> **SHORT TASK**
Could you reproduce every entry below line for line, leaving the pictures out of your answer?

— Start INFORMATION GIVEN —

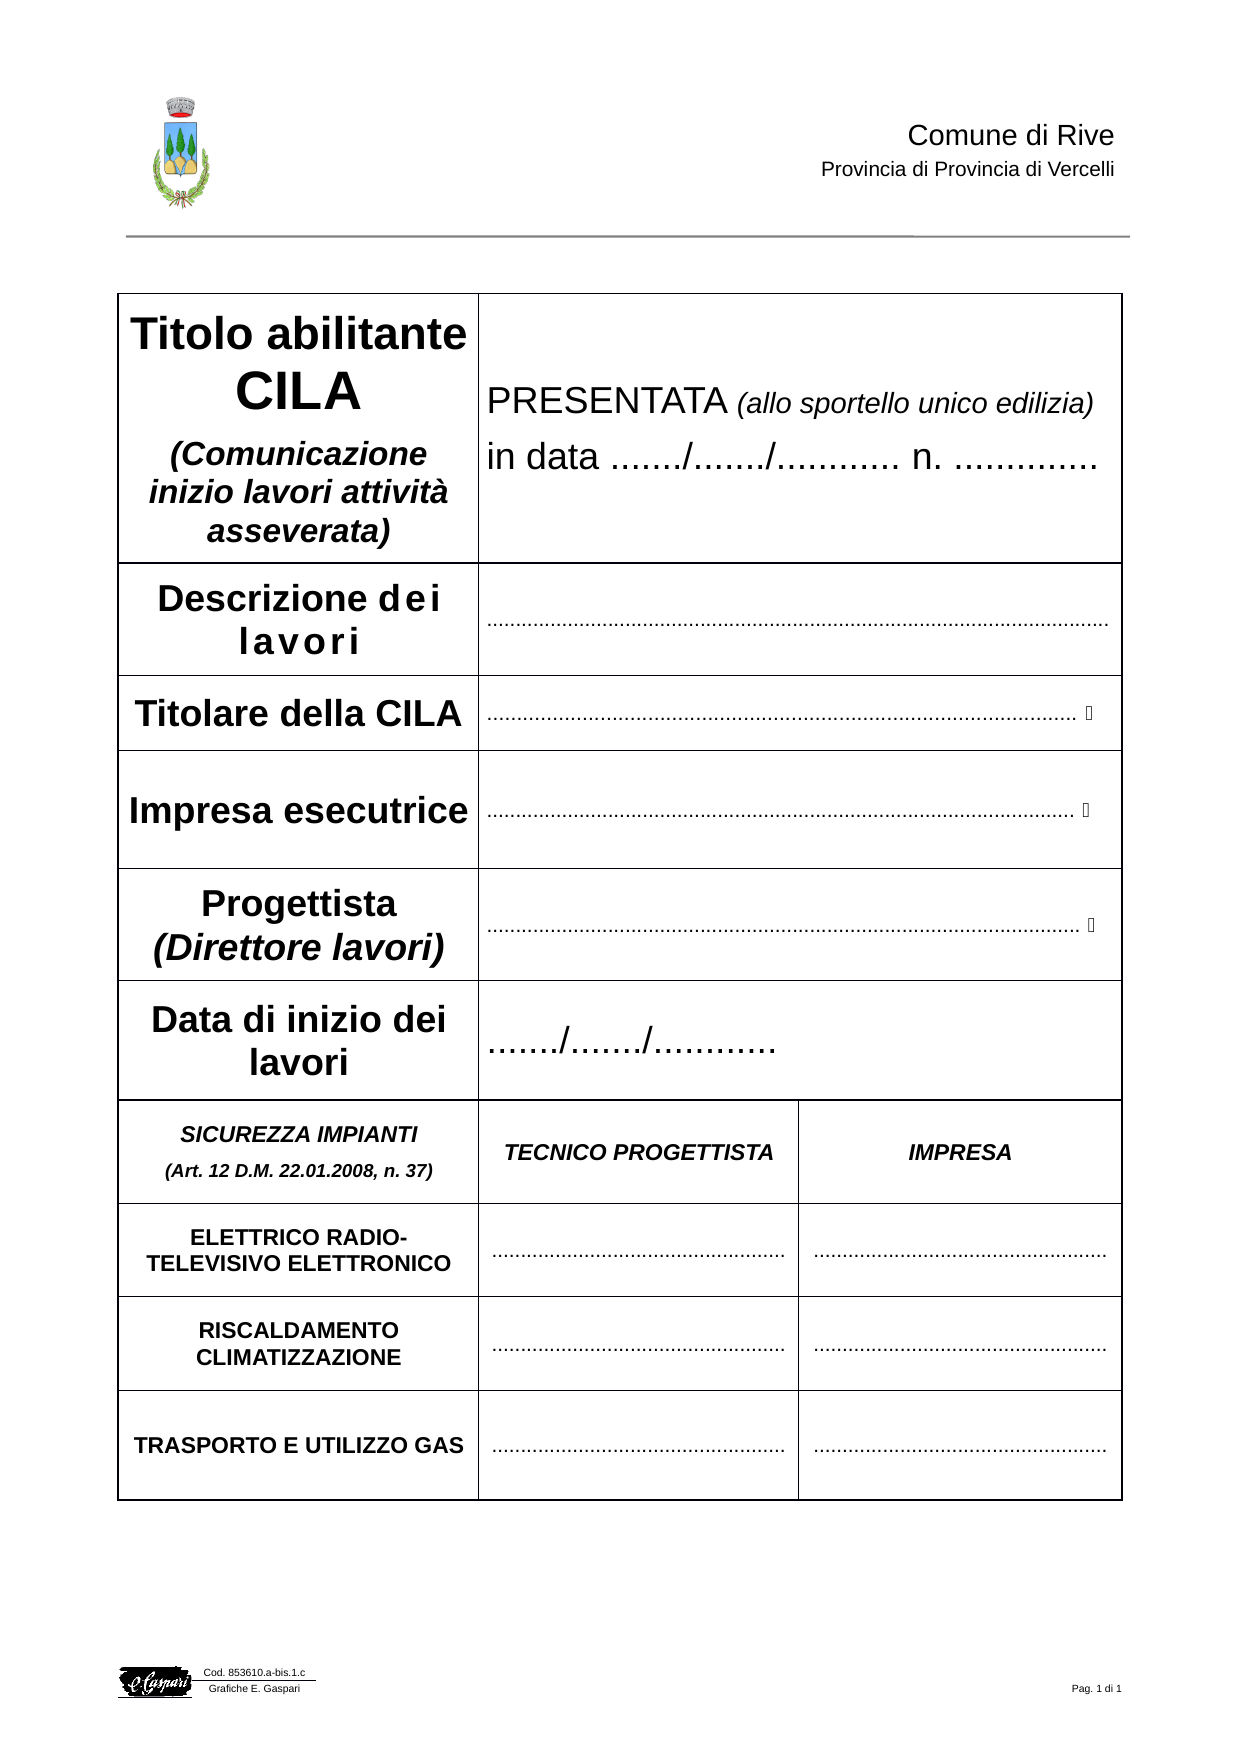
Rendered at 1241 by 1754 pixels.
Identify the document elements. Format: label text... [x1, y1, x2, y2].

table_cell ............................................................................................................ [479, 564, 1121, 675]
table_cell RISCALDAMENTO CLIMATIZZAZIONE [119, 1297, 478, 1390]
table_cell TECNICO PROGETTISTA [479, 1101, 798, 1203]
table_cell ................................................... [479, 1391, 798, 1498]
table_cell .......................................................................................................  [479, 869, 1121, 980]
table_cell ................................................... [479, 1204, 798, 1296]
picture [118, 1665, 192, 1697]
table_cell Titolare della CILA [119, 676, 478, 750]
table_cell ................................................... [479, 1297, 798, 1390]
table_cell Titolo abilitante CILA (Comunicazione inizio lavori attività asseverata) [119, 294, 478, 562]
table_cell ......./......./............ [479, 981, 1121, 1098]
picture [130, 87, 232, 219]
table_cell ................................................... [799, 1297, 1121, 1390]
table_cell ................................................... [799, 1391, 1121, 1498]
table_cell PRESENTATA (allo sportello unico edilizia) in data ......./......./............ n. .............. [479, 294, 1121, 562]
table_cell TRASPORTO E UTILIZZO GAS [119, 1391, 478, 1498]
table_cell ELETTRICO RADIO-TELEVISIVO ELETTRONICO [119, 1204, 478, 1296]
table_cell Descrizione dei lavori [119, 564, 478, 675]
table_cell ......................................................................................................  [479, 751, 1121, 868]
table_cell Impresa esecutrice [119, 751, 478, 868]
table_cell IMPRESA [799, 1101, 1121, 1203]
table_cell SICUREZZA IMPIANTI (Art. 12 D.M. 22.01.2008, n. 37) [119, 1101, 478, 1203]
table_cell ................................................... [799, 1204, 1121, 1296]
table_header Comune di Rive Provincia di Provincia di Vercelli [118, 118, 1122, 293]
table_cell Data di inizio dei lavori [119, 981, 478, 1098]
table_cell Progettista (Direttore lavori) [119, 869, 478, 980]
table_cell ...................................................................................................  [479, 676, 1121, 750]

— End INFORMATION GIVEN —

> **WRITTEN ANSWER**
Rendered at 1241 by 1754 pixels.
Identify the document elements. Format: label text... [x1, y1, x2, y2].

table_cell ............................................................................................................ [479, 564, 1121, 675]
table_cell RISCALDAMENTO CLIMATIZZAZIONE [119, 1297, 478, 1390]
table_cell TECNICO PROGETTISTA [479, 1101, 798, 1203]
table_cell ................................................... [479, 1391, 798, 1498]
table_cell .......................................................................................................  [479, 869, 1121, 980]
table_cell ................................................... [479, 1204, 798, 1296]
picture [118, 1665, 192, 1697]
table_cell Titolare della CILA [119, 676, 478, 750]
table_cell ................................................... [479, 1297, 798, 1390]
table_cell Titolo abilitante CILA (Comunicazione inizio lavori attività asseverata) [119, 294, 478, 562]
table_cell ......./......./............ [479, 981, 1121, 1098]
picture [130, 87, 232, 219]
table_cell ................................................... [799, 1297, 1121, 1390]
table_cell ................................................... [799, 1391, 1121, 1498]
table_cell PRESENTATA (allo sportello unico edilizia) in data ......./......./............ n. .............. [479, 294, 1121, 562]
table_cell TRASPORTO E UTILIZZO GAS [119, 1391, 478, 1498]
table_cell ELETTRICO RADIO-TELEVISIVO ELETTRONICO [119, 1204, 478, 1296]
table_cell Descrizione dei lavori [119, 564, 478, 675]
table_cell ......................................................................................................  [479, 751, 1121, 868]
table_cell Impresa esecutrice [119, 751, 478, 868]
table_cell IMPRESA [799, 1101, 1121, 1203]
table_cell SICUREZZA IMPIANTI (Art. 12 D.M. 22.01.2008, n. 37) [119, 1101, 478, 1203]
table_cell ................................................... [799, 1204, 1121, 1296]
table_header Comune di Rive Provincia di Provincia di Vercelli [118, 118, 1122, 293]
table_cell Data di inizio dei lavori [119, 981, 478, 1098]
table_cell Progettista (Direttore lavori) [119, 869, 478, 980]
table_cell ...................................................................................................  [479, 676, 1121, 750]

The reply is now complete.